• **Task list**:
• A. List every person the alternative bat houses text names.
• B. According to the alternative bat houses text, what rule should you remember if you install bat houses into a building?
• C. Resume the text on alternative bat houses after its final sentence.

Segment Start: Page text

Why do some bats need alternative bat houses?

Many North American bat species readily use inch crevices typical of traditional backyard bat houses made popular by BCI's bat house program, but sometimes bats need special accommodations.

Some species don't roost in crevices, but instead hollow trees or sloughing bark. In other cases, we may experiment with creating roosting space for a unique installation. Whatever the situation, BCI and our partners are experimenting with alternative bat houses for these special situations.

Bat Baffles

If you want to install bat houses into a building, you don't have to build an entire bat house! You can be creative as long as you remember the 3/4 inch crevice rule!

Here are some examples :

Tony Koch checks the bat houses in his barn in Stayton.Several different styles of bat houses are suspended the ceiling of a Quonset hut used as a barn on Bob Borchards farm in Californias Sacramento Valley.Bat baffles inside the Campbell Tower at Shangri La Botanical Gardens, Orange TX.

Biologist Laurie Lomas checks the artificial hollow tree roost at Trinity River National Wildlife Refuge in Austin, TX.
Artificial Hollow Trees

These artificial roosts are part of an exciting project designed to find alternative roosting options for bats which do not use traditional bat houses. In this project we have been experimenting with designs to attract those species which have suffered most from loss of extra-large hollows in ancient trees.

Please contact our Bat House Coordinator, BCI's artificial roost coordinator for current information and plans for constructing these roosts.

Segment End: Page text
Segment Start: Provided data

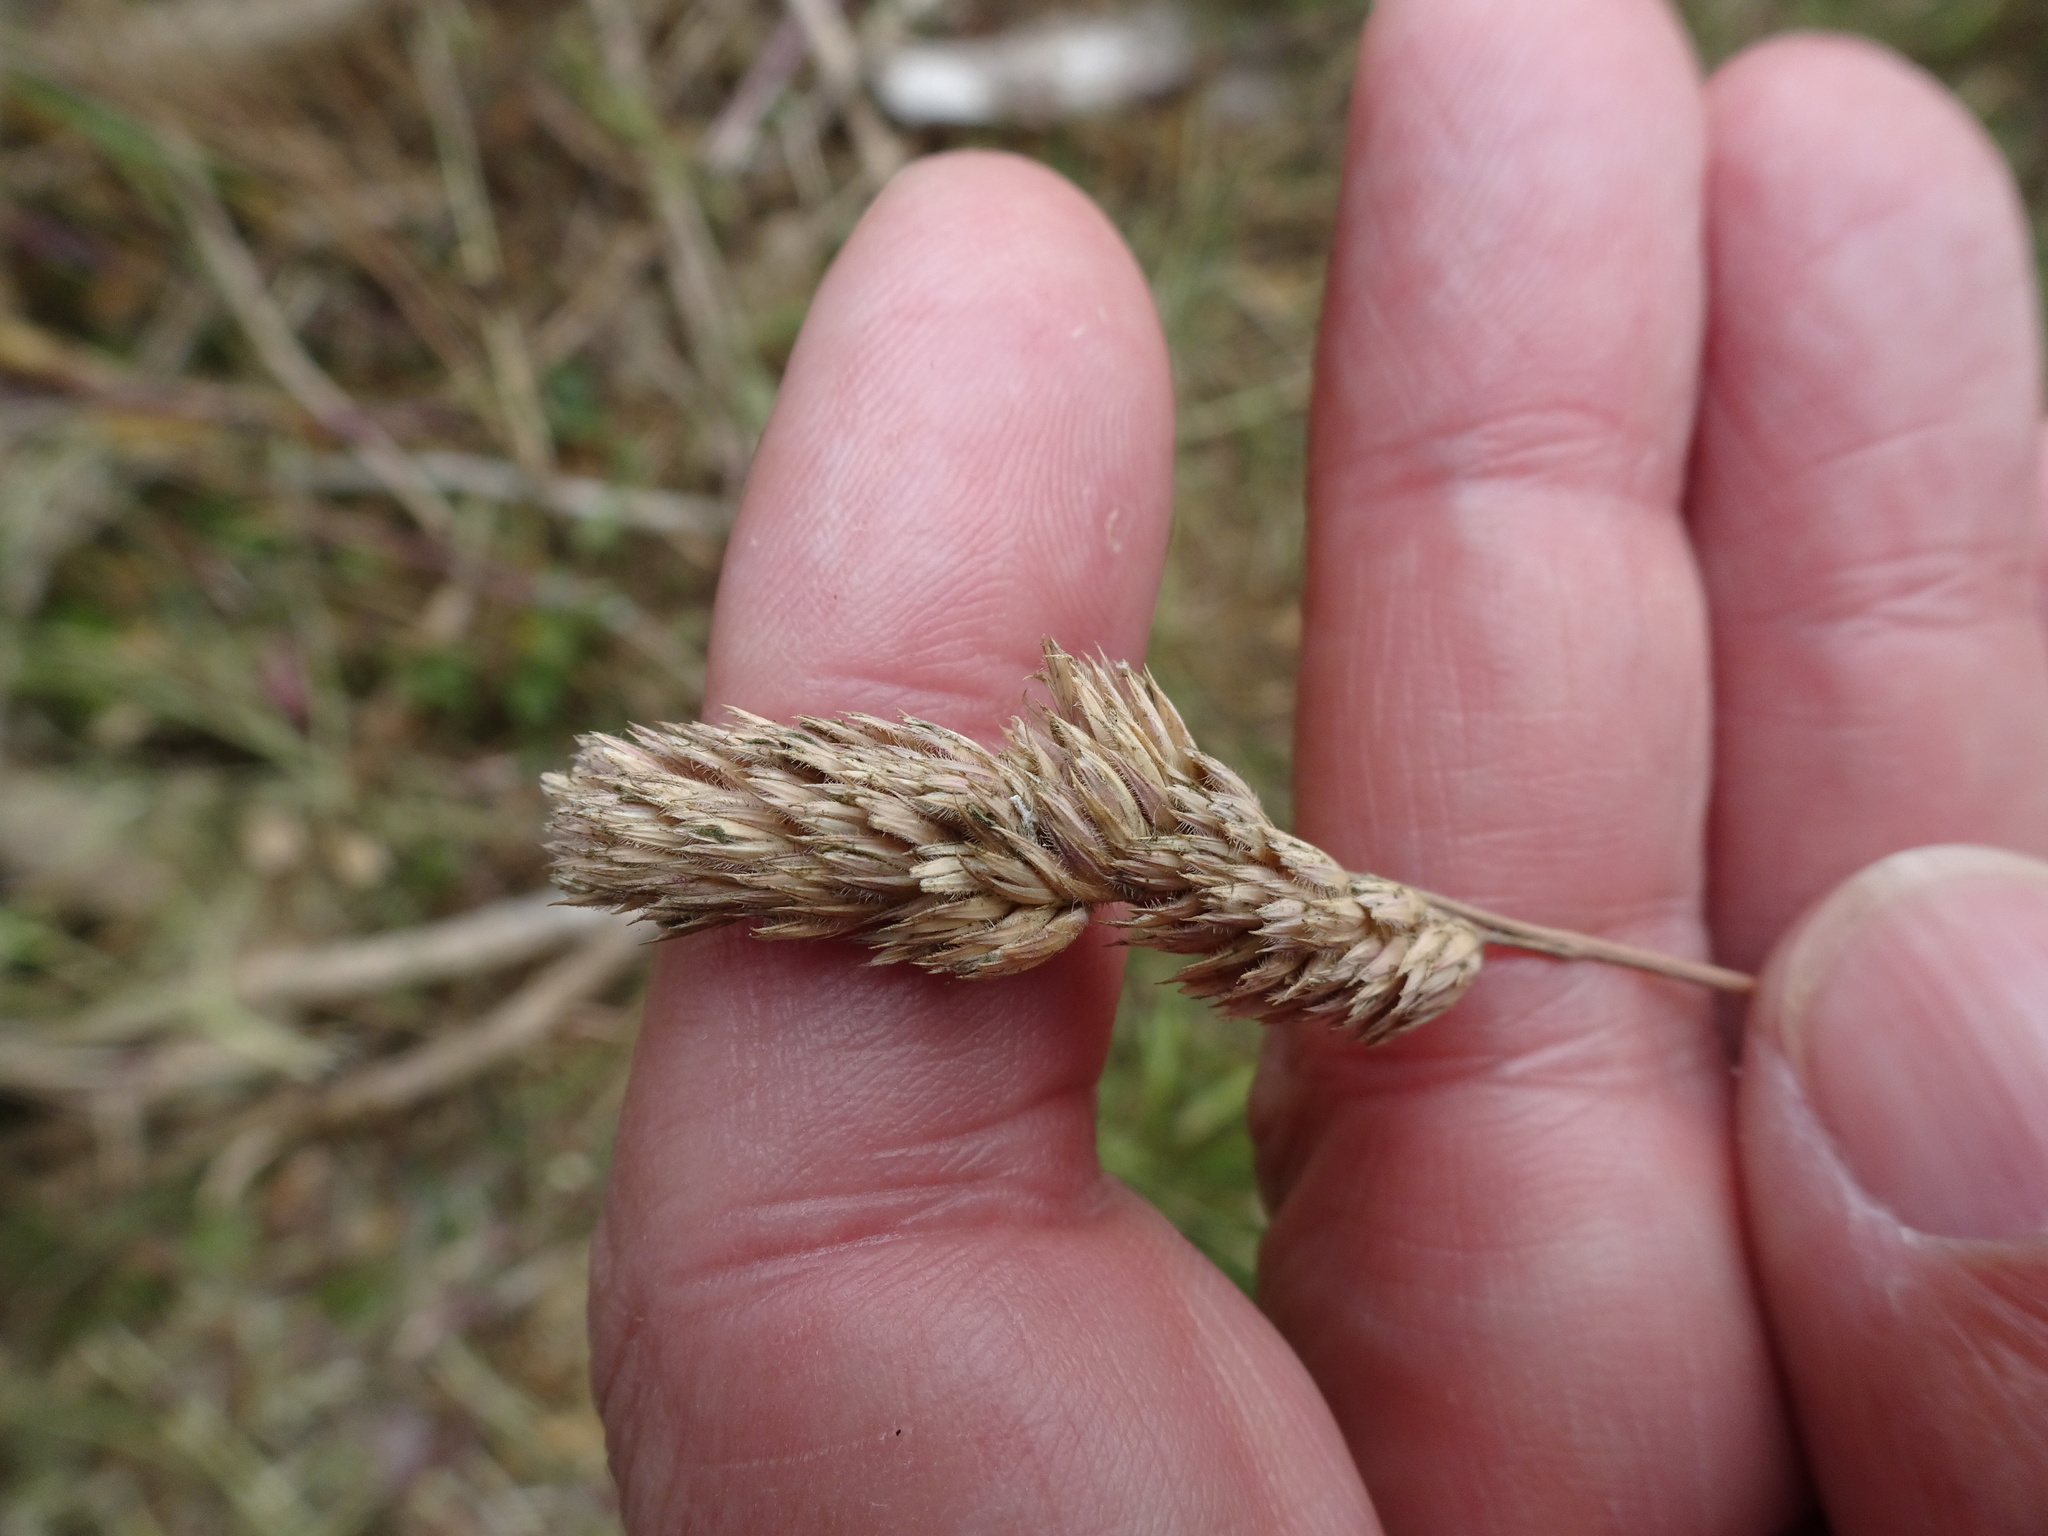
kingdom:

Segment End: Provided data

• **Answer section**:
• A. Tony Koch, Bob Borchards, and Laurie Lomas.

• B. The 3/4 inch crevice rule.

• C.
More about the species using these roosts:

Rafinesques big-eared bats (Corynorhinus rafinesquii) and southeastern myotis (Myotis austroriparius) are rare species that occur throughout the southeastern United States from the pine forests of East Texas to the west. These bats typically roost in large hollow trees. However, when these natural roosts are not available they have been documented roosting in undisturbed buildings, barns, and abandoned wells. Both species of bats are very sensitive to human disturbance, and populations are generally thought to be in decline range-wide.

Indiana bat roosting under the bark of a hickory tree.
Bat Bark

Bat Bark is an innovative approach to creating crevices for bats that traditionally use sloughing bark on dead trees.

U.S. Forest Service biologists, after attending one of the BCI workshops, brain-stormed a unique solution to the paucity of old snags in todays young, managed forests. They figured, why not try to create artificial exfoliating bark on the trunks of living trees . . . the idea for bat bark was born.

Bat Bark is cast from polyurethane or fiberglass molds taken from actual living trees. It is then painted to blend into natural trunks.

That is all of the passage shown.